C.W. McCall’s “Convoy” has been covered by other singers, including Red Sovine and Boxcar Willie, and “funny trucker songs” have around for years. But parodies of C.W. McCall songs are a specialty.

Convoy G.B.
“Convoy G.B.” was the first known parody of a C.W. McCall song. It was written and performed by Laurie Lingo and the Dipsticks, a duo who were actually BBC Radio 1 DJs Dave Lee Travis and Paul Burnett. “G.B."” is an abbreviation for "Great Britain".
Car Phone
Sheeler and Sheeler’s “Car Phone” appeared in 1980. Another parody of “Convoy”, this song tells of one motorist’s obsession with his car phone. While cellular phones are ubiquitous these days, in 1980 the car phone was relatively new (and expensive!).
Convoy 2000
“Convoy 2000” isn't a parody, but an homage to the original “Convoy”. This is the story of a road trip that a few vacation-challenged individuals made in June 2000. It was written by Alan “Skywalker” Chafin, one of the participants in that trip.
Great Big Rollin’ Railroad

Bill Fries, pre-C.W. McCall, wrote this song in 1970 as a presentation to Union Pacific, with whom Bozell & Jacobs was campaign for an advertising account.

Iraqi Convoy
Ray Grossman, a National Guardman stationed in Iraqi during June 2004, sent to us this view of driving ’cross the desert sands.

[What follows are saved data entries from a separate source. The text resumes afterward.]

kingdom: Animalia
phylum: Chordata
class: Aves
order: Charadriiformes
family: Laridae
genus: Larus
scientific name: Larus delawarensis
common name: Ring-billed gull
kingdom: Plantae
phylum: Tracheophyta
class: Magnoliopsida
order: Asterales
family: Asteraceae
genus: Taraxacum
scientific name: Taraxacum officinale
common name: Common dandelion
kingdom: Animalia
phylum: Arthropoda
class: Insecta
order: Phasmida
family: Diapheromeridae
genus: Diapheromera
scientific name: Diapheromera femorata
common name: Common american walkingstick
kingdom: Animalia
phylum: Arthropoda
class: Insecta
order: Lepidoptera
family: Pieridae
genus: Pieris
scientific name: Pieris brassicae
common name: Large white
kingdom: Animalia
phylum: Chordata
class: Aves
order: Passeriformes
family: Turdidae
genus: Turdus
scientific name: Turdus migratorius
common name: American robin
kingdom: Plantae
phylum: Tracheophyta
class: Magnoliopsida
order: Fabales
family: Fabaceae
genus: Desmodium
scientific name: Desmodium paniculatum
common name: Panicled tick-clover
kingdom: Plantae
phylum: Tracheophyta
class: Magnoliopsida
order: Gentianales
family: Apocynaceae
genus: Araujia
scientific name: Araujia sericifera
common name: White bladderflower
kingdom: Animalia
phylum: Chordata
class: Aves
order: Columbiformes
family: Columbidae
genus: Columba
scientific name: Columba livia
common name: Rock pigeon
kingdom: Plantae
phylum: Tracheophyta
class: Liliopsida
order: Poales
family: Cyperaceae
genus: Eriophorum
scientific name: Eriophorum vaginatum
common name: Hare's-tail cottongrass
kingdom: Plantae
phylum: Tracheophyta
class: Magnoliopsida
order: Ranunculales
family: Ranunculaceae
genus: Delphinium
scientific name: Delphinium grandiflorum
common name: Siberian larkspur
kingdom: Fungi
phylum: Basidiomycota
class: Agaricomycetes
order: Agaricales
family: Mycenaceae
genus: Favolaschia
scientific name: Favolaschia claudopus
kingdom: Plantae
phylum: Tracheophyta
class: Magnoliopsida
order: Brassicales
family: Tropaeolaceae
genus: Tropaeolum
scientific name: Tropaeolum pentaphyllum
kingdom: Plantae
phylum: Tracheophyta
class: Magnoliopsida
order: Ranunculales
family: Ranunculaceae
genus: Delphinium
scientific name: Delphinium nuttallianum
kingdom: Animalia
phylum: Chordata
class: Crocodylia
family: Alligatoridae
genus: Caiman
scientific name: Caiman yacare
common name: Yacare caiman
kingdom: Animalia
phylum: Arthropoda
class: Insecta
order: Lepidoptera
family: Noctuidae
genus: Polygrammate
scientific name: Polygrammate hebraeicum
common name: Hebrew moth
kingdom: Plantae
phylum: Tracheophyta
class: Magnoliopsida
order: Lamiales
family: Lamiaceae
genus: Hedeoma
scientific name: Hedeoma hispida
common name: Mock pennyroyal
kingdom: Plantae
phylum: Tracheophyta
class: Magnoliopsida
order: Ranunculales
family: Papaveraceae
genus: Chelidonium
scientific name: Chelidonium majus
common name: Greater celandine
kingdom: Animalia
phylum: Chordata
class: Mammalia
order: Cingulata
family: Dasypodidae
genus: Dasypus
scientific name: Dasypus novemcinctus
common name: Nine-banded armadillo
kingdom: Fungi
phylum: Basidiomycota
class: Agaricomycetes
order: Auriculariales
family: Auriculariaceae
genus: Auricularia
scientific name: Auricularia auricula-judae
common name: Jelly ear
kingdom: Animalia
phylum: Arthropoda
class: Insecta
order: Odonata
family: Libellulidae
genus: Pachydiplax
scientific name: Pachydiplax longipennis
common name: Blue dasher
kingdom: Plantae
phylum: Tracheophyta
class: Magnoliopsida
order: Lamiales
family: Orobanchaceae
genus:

And now for the “funny trucker songs”:

C.B. Savage
The subject of this politically-incorrect song is “alternative lifestyles”, and the confusion which they bring to the less-sophisticated.
Truck Drivin’ Song
Somewhat in the spirit of “C.B. Savage” is “Weird Al” Yankovic’s contribution, about a trucker with a sense of fashion. Think of “The Lumberjack Song” by Monty Python, but with a Dave Dudley “Six Days On The Road” rythmn.
30,000 Pounds Of Bananas
Harry Chapin, who is probably best known for his other transportation-related song, “Taxi”, wrote this “Wolf Creek Pass.-like adventure of terror.
Corky and the Juice Pigs (“The Only Gay Eskimo”) wrote this song, a satire of the trucker’s life. From their debut album Corky and the Juice Pigs, which is (fortunately?) out-of-print.

There are — so far — two songs by C.W. McCall that do not appear on any album. The first, “Kidnap America”, is a protest song in the style of “There Won’t Be No Country Music (There Won’t Be No Rock ’N’ Roll)”. The second song is “Pine Tar Wars”, a response to the George Brett “pine tar” incident of 1983 in which baseball manager Billy Martin and the officiating umpires are roundly ridiculed for a bad call.